Fortunately, occasional citations to him notwithstanding, the science addressing the issue underlying Word and Object has emerged entirely without Quine’s help, and what’s more, it never could have emerged had it relied on his anal-lysis to guide it.

One Anus to another, what’s the point of a philosophy when it’s as constipated as that? [5]

[1] The Anus omits, with sympathy, autistic and other disabled individuals from this list.

[2] The Anus is setting aside the problems with Quine’s idiosyncratic use of “sentence” for “word”, and vice versa, in his use of “observation sentence.” Like in The Roots of Reference, this conflation starts too high up the conceptual food chain, just in a different place. It is also ignoring the obvious possibility that the utterance isn’t an observation sentence at all but a different kind of utterance, maybe an invocation for a blessing from a dead ancestor, or what not. Since the oil has room for only so many fish to fry, the anus will stipulate, with Quine, that the basic, first unit of language is an “observation sentence,” be it one word or many, one that has, as it were, a ‘single’ referent.

It could also be noted that this native speaking linguist faces a special problem that pre-verbal infants don’t face, namely, discriminating non-native phonemes. For not long after learning their native phonemes — and certainly long before becoming competent language speakers, infants lose their ability to distinguish non-native phonemes in naturally spoken speech.

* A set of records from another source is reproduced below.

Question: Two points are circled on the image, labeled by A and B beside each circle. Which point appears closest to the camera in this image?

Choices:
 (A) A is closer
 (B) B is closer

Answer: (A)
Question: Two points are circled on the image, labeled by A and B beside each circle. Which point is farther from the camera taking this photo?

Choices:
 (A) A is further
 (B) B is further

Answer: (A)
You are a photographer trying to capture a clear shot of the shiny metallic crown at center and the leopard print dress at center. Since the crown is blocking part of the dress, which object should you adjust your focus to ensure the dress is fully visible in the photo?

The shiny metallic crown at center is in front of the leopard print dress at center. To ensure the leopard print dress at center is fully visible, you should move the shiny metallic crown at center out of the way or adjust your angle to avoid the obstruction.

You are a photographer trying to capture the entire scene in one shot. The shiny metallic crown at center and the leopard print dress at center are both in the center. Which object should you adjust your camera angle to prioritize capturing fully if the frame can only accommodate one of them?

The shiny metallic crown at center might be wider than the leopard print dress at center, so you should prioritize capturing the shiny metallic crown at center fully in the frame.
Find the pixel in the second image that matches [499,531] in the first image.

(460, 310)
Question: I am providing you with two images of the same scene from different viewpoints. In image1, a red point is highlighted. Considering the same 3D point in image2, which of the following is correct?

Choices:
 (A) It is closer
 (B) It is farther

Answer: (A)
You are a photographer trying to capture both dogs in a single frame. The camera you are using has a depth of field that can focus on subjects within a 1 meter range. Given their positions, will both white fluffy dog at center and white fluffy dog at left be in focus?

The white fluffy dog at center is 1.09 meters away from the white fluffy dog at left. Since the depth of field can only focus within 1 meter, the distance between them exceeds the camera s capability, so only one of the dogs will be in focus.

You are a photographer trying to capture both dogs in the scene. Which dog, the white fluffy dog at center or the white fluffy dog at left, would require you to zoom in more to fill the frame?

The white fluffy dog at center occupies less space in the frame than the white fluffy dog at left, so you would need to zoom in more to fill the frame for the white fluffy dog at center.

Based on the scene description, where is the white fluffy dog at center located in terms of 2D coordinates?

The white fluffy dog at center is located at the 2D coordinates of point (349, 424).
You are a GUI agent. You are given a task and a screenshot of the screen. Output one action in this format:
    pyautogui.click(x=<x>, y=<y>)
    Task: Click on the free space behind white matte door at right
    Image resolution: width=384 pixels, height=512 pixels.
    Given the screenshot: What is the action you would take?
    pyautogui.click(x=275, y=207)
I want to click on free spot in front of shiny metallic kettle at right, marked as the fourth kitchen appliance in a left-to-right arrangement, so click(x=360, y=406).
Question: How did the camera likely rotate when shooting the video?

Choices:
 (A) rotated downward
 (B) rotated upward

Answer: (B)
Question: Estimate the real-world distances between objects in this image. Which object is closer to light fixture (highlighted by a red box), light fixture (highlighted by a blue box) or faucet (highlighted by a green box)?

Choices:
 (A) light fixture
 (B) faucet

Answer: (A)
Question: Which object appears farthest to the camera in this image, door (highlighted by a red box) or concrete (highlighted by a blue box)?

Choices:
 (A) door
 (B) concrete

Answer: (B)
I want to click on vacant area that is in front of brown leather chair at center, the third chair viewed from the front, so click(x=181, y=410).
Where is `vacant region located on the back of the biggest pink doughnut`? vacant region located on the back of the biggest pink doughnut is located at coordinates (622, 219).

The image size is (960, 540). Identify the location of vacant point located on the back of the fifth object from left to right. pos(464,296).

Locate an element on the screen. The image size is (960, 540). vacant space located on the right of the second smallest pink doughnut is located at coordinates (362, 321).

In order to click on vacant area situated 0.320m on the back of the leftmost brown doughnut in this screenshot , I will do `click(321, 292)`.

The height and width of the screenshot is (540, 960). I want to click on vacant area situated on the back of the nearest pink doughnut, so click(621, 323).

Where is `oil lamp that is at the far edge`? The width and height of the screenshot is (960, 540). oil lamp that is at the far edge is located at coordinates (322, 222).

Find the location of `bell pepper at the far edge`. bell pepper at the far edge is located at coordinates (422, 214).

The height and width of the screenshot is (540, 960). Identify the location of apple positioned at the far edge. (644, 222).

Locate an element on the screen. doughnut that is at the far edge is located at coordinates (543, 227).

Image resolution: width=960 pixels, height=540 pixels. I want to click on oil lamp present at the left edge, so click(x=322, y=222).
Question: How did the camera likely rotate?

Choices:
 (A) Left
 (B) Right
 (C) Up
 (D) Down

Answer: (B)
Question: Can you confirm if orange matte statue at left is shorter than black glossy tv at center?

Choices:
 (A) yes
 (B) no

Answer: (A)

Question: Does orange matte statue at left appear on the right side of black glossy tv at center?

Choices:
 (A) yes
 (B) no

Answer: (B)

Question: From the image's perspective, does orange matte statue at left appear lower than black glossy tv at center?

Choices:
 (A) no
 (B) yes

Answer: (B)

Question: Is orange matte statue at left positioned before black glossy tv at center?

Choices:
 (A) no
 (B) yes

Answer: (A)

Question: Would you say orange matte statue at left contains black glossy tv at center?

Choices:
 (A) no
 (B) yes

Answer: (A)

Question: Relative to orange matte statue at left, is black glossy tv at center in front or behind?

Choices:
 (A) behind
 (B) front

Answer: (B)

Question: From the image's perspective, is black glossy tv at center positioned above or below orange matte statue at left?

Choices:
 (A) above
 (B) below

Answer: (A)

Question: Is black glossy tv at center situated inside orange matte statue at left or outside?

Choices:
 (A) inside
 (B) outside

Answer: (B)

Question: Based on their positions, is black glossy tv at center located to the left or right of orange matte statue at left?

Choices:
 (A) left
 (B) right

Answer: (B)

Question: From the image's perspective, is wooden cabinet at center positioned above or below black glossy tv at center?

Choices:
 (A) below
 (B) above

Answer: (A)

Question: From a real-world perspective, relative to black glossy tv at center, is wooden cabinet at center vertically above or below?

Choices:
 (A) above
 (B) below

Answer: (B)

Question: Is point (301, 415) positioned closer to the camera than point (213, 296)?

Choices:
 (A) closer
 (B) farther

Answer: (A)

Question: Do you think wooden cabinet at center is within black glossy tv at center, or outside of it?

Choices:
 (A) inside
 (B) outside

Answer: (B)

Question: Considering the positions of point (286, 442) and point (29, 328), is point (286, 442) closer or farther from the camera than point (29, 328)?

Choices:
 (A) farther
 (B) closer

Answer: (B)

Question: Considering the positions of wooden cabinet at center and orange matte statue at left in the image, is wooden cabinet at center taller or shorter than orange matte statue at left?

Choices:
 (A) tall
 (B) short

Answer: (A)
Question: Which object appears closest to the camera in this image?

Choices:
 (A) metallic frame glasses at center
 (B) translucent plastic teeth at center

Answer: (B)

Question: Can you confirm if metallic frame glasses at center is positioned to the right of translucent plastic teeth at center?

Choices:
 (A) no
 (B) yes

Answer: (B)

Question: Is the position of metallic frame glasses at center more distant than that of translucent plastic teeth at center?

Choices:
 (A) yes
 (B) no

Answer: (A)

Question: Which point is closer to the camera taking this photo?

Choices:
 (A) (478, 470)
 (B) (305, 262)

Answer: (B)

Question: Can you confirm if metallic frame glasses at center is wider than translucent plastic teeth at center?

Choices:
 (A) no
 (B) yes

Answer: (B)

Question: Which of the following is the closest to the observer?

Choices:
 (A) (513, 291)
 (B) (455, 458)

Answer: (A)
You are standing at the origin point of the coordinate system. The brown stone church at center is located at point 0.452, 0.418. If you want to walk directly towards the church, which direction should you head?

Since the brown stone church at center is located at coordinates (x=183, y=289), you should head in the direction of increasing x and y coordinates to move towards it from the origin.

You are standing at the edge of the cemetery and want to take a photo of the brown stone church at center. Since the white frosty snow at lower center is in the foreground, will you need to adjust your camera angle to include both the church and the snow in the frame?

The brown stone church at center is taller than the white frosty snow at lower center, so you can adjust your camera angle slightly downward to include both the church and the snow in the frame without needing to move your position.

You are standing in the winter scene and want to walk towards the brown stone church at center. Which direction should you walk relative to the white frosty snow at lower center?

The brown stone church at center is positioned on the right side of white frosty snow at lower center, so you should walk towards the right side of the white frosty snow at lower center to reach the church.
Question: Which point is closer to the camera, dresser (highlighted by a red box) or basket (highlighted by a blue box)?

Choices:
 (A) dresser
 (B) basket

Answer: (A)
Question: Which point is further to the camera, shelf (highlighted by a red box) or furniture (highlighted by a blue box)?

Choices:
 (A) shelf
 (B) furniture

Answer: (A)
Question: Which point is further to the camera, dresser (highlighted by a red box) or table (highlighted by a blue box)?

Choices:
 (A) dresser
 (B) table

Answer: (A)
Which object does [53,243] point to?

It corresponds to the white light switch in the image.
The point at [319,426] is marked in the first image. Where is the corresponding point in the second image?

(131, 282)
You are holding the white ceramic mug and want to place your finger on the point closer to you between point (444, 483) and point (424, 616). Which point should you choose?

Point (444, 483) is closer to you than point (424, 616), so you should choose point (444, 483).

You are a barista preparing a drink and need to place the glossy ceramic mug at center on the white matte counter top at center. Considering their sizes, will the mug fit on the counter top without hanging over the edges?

On light of this, the native speakers are going to have to take specific measures to parse the phonetic stream into its proper inflections and words.

[3] Mutatis mutandis, in a perhaps interesting sense (though the anus doubts it), a psychophysiology of the translation situation could provide, if developed well enough, an isomorphic understanding of the situation as it actually occurs between the linguist and the native. But this isomorphic explanation can’t solve the problem of translation by itself, for the solution must be presupposed before the psycho physical explanation can make any sense as an account of it.

[4] To see that neither the formulation nor the implication is new to Quine’s “Gavagai,” the anus notes that Dewey long anticipated both the example and the significance of it for reference with his “table” example in Logic: The Theory of Inquiry (p. 59). There he points out the ‘indeterminacy of reference’ (and therefore translation) in a direct way that not only undercuts Quine’s methodological stupidity; it also pre-empts his ‘theory of meaning’ in with respect to ‘behavioral use’ by many years (the amplified discussion in Chapter 5 of Experience and Nature pre-empts it by even more). The anticipation and implications in both works are so obvious the anus refers the reader there instead of recapitulating the example and analysis here. For discussions of reference within the context of behavior and communicative intention, including references to competing theories and evidence, see Tomasello’s The Cultural Origins of Human Cognition and Constructing a Language. For the Anus, they represent as a good place to start as any in the massive literature on the topic, without representing a definitive endorsement of the theory.

[5] The Anus may not be entirely fair here. Perhaps with the love and patience of a wife one could look past the stupidity and find something enduring about language, truth, reference, and translatability in Word and Object. But since the Anus is already married, any such effort would amount to cheating. But maybe someone could love Quine and still get a lot out of the relationship…the Anus just doesn’t (want to?) see how.